O guia turístico maranhense Dagnaldo Pinheiro Gomes, 36 anos, deportado do Egito por, supostamente, divulgar ideais cristãos no país de maioria muçulmana, chegou na manhã desta sexta-feira ao Brasil. Ele ficou nove dias preso no que definiu como um "esconderijo clandestino", ao lado de prisioneiros que teriam sofrido torturas.

BRUNO LUPION, Agência Estado

27 de agosto de 2010 | 08h23

Gomes morava no Egito há sete anos e foi preso no dia 18, em Cairo, quando visitava as pirâmides. Policiais encontraram bíblias e folhetos cristãos escritos em árabe no seu carro e o detiveram pelo crime de proselitismo religioso, proibido pelas leis egípcias.
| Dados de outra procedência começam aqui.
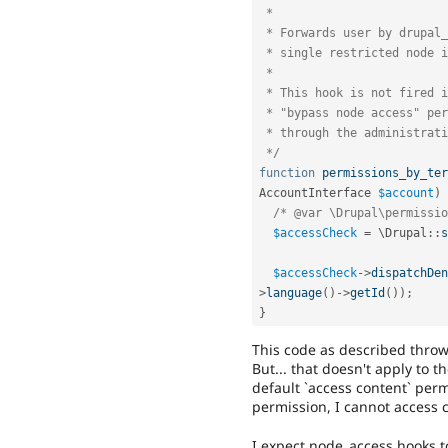
 *

 * Forwards user by drupal_access_denied(); to an access denied page, if a

 * single restricted node is called.

 *

 * This hook is not fired if admin is logged in. Users with the

 * "bypass node access" permission may always view and edit content

 * through the administrative interface.

 */
function
permissions_by_ter
AccountInterface 
$account
)
/* @var \Drupal\permissio
$accessCheck
=
 \
Drupal
::
s
$accessCheck
-
>
dispatchDen
>
language
(
)
-
>
getId
(
)
)
;
}
This code as described throw
But... that doesn't apply to 
default `access content` perm
permission, I cannot access c
I expect node_access hooks t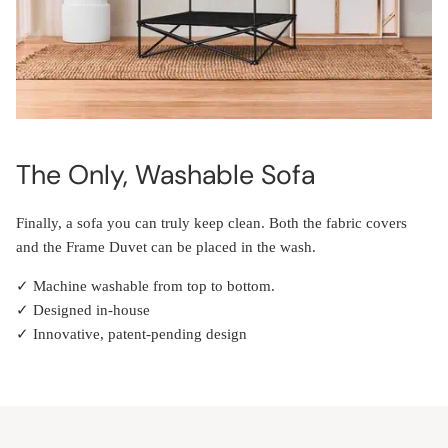
The Only, Washable Sofa
Finally, a sofa you can truly keep clean. Both the fabric covers
and the Frame Duvet can be placed in the wash.
✓ Machine washable from top to bottom.
✓ Designed in-house
✓ Innovative, patent-pending design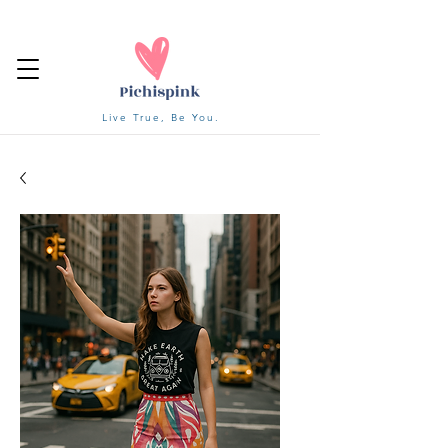
Live True, Be You.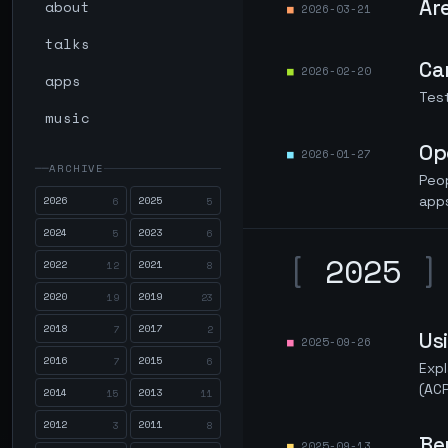
Ar
about
2026-03-21
talks
Ca
2026-02-20
apps
Test
music
Op
2026-01-27
ARCHIVE
Peop
2026
2025
app
6
5
2024
2023
5
6
[
2025
]
2022
2021
12
8
2020
2019
19
23
2018
2017
7
2
Us
2025-09-26
2016
2015
7
6
Expl
(ACP
2014
2013
15
11
2012
2011
3
8
Be
2025-09-13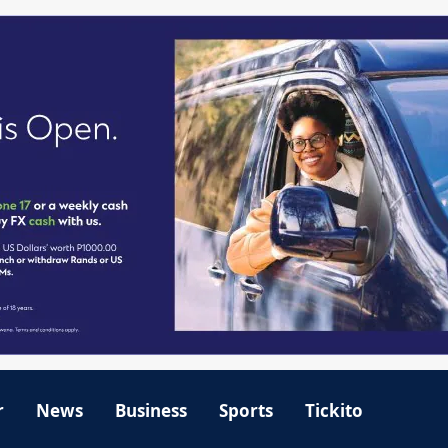
r
News
Business
Sports
Tickito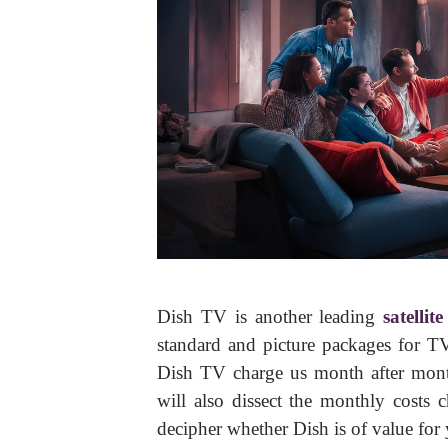
Dish TV is another leading
satellit
standard and picture packages for T
Dish TV charge us month after month
will also dissect the monthly costs 
decipher whether Dish is of value for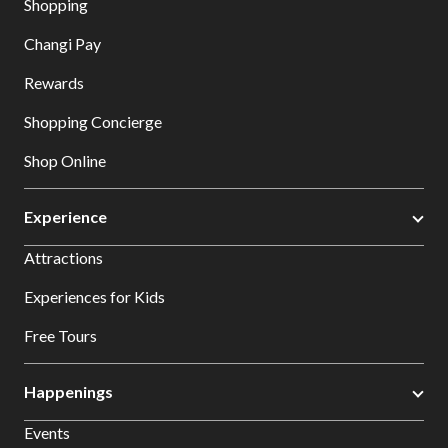
Shopping
Changi Pay
Rewards
Shopping Concierge
Shop Online
Experience
Attractions
Experiences for Kids
Free Tours
Happenings
Events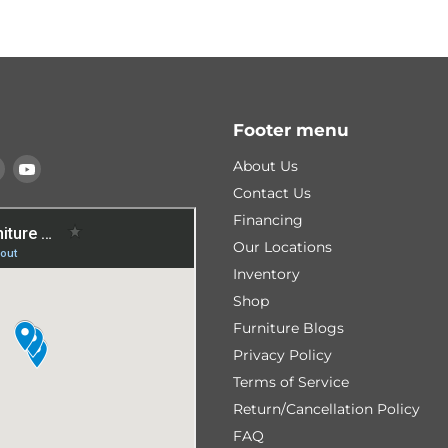
Footer menu
Find
Find
About Us
us
us
Contact Us
on
on
Financing
k
tagram
Pinterest
YouTube
Our Locations
Inventory
Shop
Furniture Blogs
Privacy Policy
Terms of Service
Return/Cancellation Policy
FAQ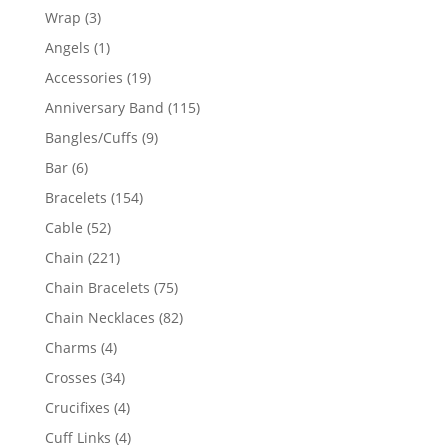
products
3
Wrap
3
products
1
Angels
1
product
19
Accessories
19
products
115
Anniversary Band
115
products
9
Bangles/Cuffs
9
products
6
Bar
6
products
154
Bracelets
154
products
52
Cable
52
products
221
Chain
221
products
75
Chain Bracelets
75
products
82
Chain Necklaces
82
products
4
Charms
4
products
34
Crosses
34
products
4
Crucifixes
4
products
4
Cuff Links
4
"Fui colocado em um lugar clandestino, com outros prisioneiros que eram torturados. Tive muito medo, cheguei a ficar incomunicável por alguns dias", afirmou. Oficiais do corpo diplomático brasileiro visitaram Gomes na prisão e atuaram para que ele fosse libertado. "É muito bom voltar para meu país. Aqui tem liberdade de expressão", afirmou, após desembarcar no Aeroporto Internacional de São Paulo, em Guarulhos.